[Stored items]
==*==

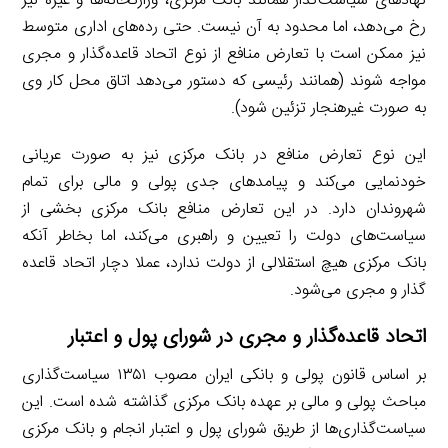
نهادهای سیاست‌گذار همانند بانک مرکزی، وزارتخانه‌ها و غیره نیز
رخ می‌دهد، اما محدود به آن نیست. حتی رده‌های اداری متوسط
نیز ممکن است با تعارض منافع از نوع اتحاد قاعده‌گذار و مجری
مواجه شوند (همانند رئیسی که دستور می‌دهد اتاق محل کار وی
به صورت غیرهنجار تزئین شود).
این نوع تعارض منافع در بانک مرکزی نیز به صورت عریانی
خودنمایی می‌کند و پیامدهای جدی پولی و مالی برای تمام
شهروندان دارد. در این تعارض منافع بانک مرکزی بخشی از
سیاست‌های دولت را تعیین و راهبری می‌کند، اما بخاطر آنکه
بانک مرکزی هیچ استقلالی از دولت ندارد، عملا دچار اتحاد قاعده
گذار و مجری می‌شود.
اتحاد قاعده‌گذار و مجری در شورای پول و اعتبار
بر اساس قانون پولی و بانکی ایران مصوب ۱۳۵۱ سیاست‌گذاری
مباحث پولی و مالی بر عهده بانک مرکزی گذاشته شده است. این
سیاست‌گذاری‌ها از طریق شورای پول و اعتبار انجام و بانک مرکزی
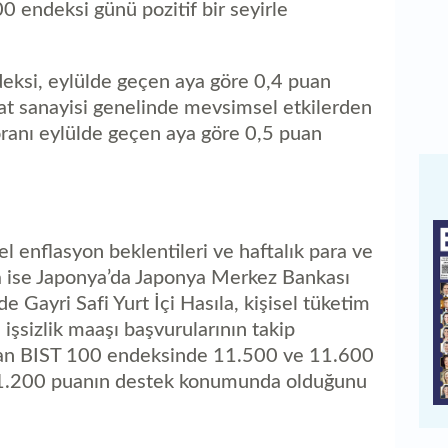
100 endeksi günü pozitif bir seyirle
eksi, eylülde geçen aya göre 0,4 puan
lat sanayisi genelinde mevsimsel etkilerden
oranı eylülde geçen aya göre 0,5 puan
rel enflasyon beklentileri ve haftalık para ve
nda ise Japonya’da Japonya Merkez Bankası
e Gayri Safi Yurt İçi Hasıla, kişisel tüketim
işsizlik maaşı başvurularının takip
çıdan BIST 100 endeksinde 11.500 ve 11.600
 11.200 puanın destek konumunda olduğunu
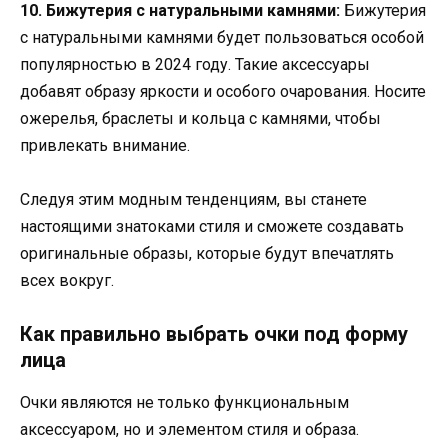
10. Бижутерия с натуральными камнями:
Бижутерия
с натуральными камнями будет пользоваться особой
популярностью в 2024 году. Такие аксессуары
добавят образу яркости и особого очарования. Носите
ожерелья, браслеты и кольца с камнями, чтобы
привлекать внимание.
Следуя этим модным тенденциям, вы станете
настоящими знатоками стиля и сможете создавать
оригинальные образы, которые будут впечатлять
всех вокруг.
Как правильно выбрать очки под форму
лица
Очки являются не только функциональным
аксессуаром, но и элементом стиля и образа.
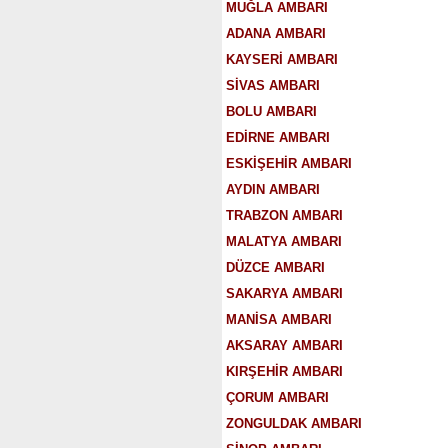
MUĞLA AMBARI
ADANA AMBARI
KAYSERİ AMBARI
SİVAS AMBARI
BOLU AMBARI
EDİRNE AMBARI
ESKİŞEHİR AMBARI
AYDIN AMBARI
TRABZON AMBARI
MALATYA AMBARI
DÜZCE AMBARI
SAKARYA AMBARI
MANİSA AMBARI
AKSARAY AMBARI
KIRŞEHİR AMBARI
ÇORUM AMBARI
ZONGULDAK AMBARI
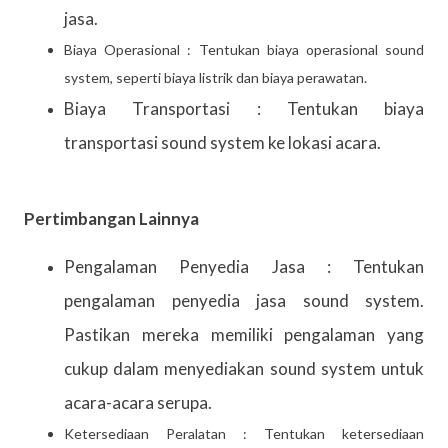
jasa.
Biaya Operasional : Tentukan biaya operasional sound
system, seperti biaya listrik dan biaya perawatan.
Biaya Transportasi : Tentukan biaya
transportasi sound system ke lokasi acara.
Pertimbangan Lainnya
Pengalaman Penyedia Jasa : Tentukan
pengalaman penyedia jasa sound system.
Pastikan mereka memiliki pengalaman yang
cukup dalam menyediakan sound system untuk
acara-acara serupa.
Ketersediaan Peralatan : Tentukan ketersediaan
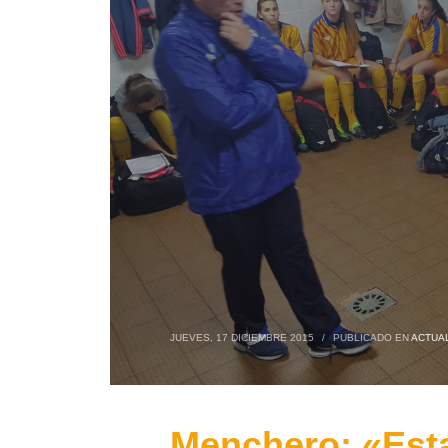
JUEVES, 17 DICIEMBRE 2015
/
PUBLICADO EN
ACTUA
Menchero: «Est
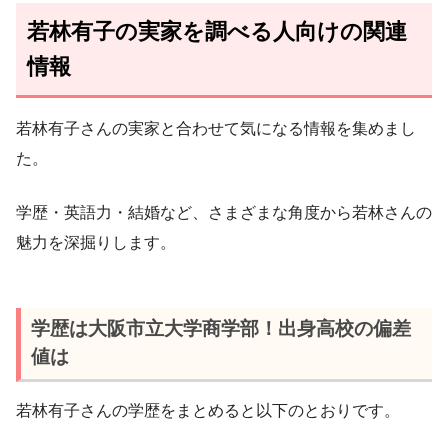
若林有子の実家を調べる人向けの関連
情報
若林有子さんの実家と合わせて気になる情報を集めまし
た。
学歴・英語力・結婚など、さまざまな角度から若林さんの
魅力を深掘りします。
学歴は大阪市立大学商学部！出身高校の偏差
値は
若林有子さんの学歴をまとめると以下のとおりです。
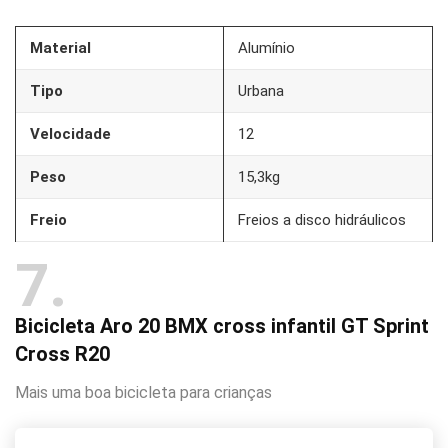
Material
Alumínio
Tipo
Urbana
Velocidade
12
Peso
15,3kg
Freio
Freios a disco hidráulicos
7
Bicicleta Aro 20 BMX cross infantil GT Sprint
Cross R20
Mais uma boa bicicleta para crianças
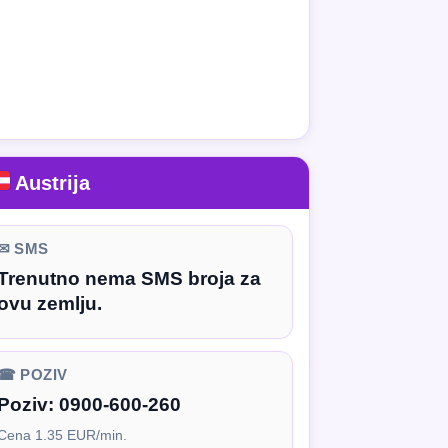
Austrija
✉ SMS
Trenutno nema SMS broja za
ovu zemlju.
☎ POZIV
Poziv:
0900-600-260
Cena 1.35 EUR/min.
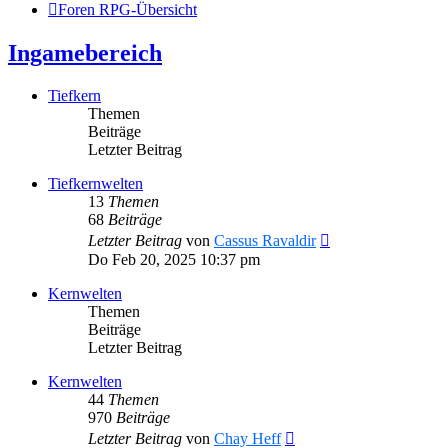
Foren RPG-Übersicht
Ingamebereich
Tiefkern
Themen
Beiträge
Letzter Beitrag
Tiefkernwelten
13
Themen
68
Beiträge
Neuester
Letzter Beitrag
von
Cassus Ravaldir
Beitrag
Do Feb 20, 2025 10:37 pm
Kernwelten
Themen
Beiträge
Letzter Beitrag
Kernwelten
44
Themen
970
Beiträge
Neuester
Letzter Beitrag
von
Chay Heff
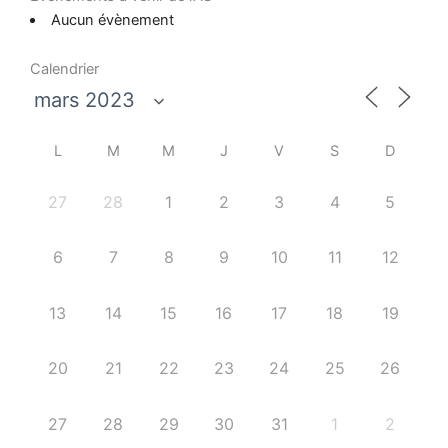
Aucun évènement
Calendrier
L
M
M
J
V
S
D
27
28
1
2
3
4
5
6
7
8
9
10
11
12
13
14
15
16
17
18
19
20
21
22
23
24
25
26
27
28
29
30
31
1
2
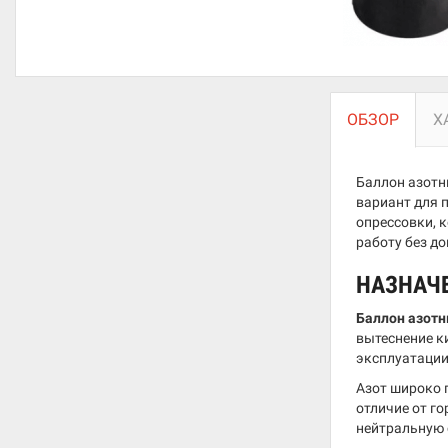
ОБЗОР
Х
Баллон азотн
вариант для п
опрессовки, 
работу без д
НАЗНАЧ
Баллон азот
вытеснение к
эксплуатации,
Азот широко 
отличие от го
нейтральную 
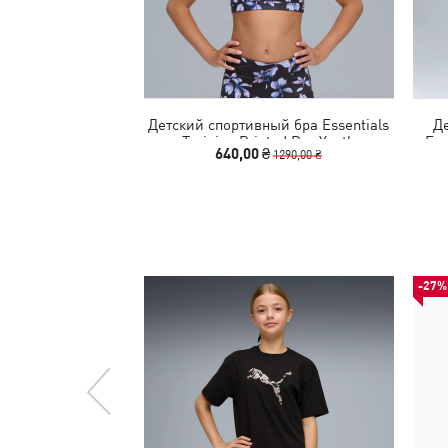
Детский спортивный бра Essentials
Де
Training Printed Bra Youth
Ess
640,00 ₴
1290,00 ₴
-27%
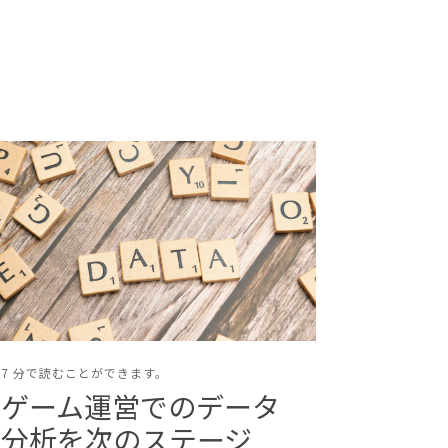
7 分で読むことができます。
ゲーム運営でのデータ
分析を次のステージ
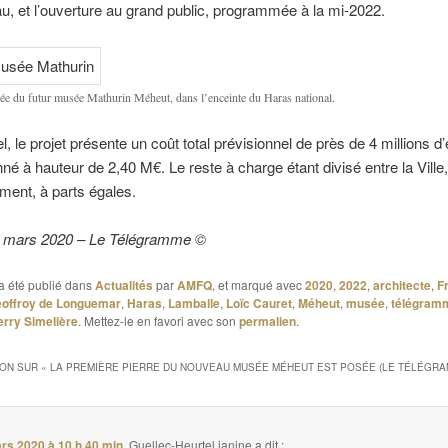
u, et l’ouverture au grand public, programmée à la mi-2022.
rée du futur musée Mathurin Méheut, dans l’enceinte du Haras national.
l, le projet présente un coût total prévisionnel de près de 4 millions d
né à hauteur de 2,40 M€. Le reste à charge étant divisé entre la Ville, 
ment, à parts égales.
 6 mars 2020 – Le Télégramme ©
a été publié dans
Actualités
par
AMFQ
, et marqué avec
2020
,
2022
,
architecte
,
F
offroy de Longuemar
,
Haras
,
Lamballe
,
Loïc Cauret
,
Méheut
,
musée
,
télégram
erry Simelière
. Mettez-le en favori avec son
permalien
.
ION SUR «
LA PREMIÈRE PIERRE DU NOUVEAU MUSÉE MÉHEUT EST POSÉE (LE TÉLÉGRA
rs 2020 à 10 h 40 min
,
Guellec-Heurtel janine
a dit :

==*==

» **WHAT IS EXPECTED**: Select every line of the items above that contains the word "مالی", and copy each one out.

» **RESPONSE BELOW**:
خودنمایی می‌کند و پیامدهای جدی پولی و مالی برای تمام
مباحث پولی و مالی بر عهده بانک مرکزی گذاشته شده است. این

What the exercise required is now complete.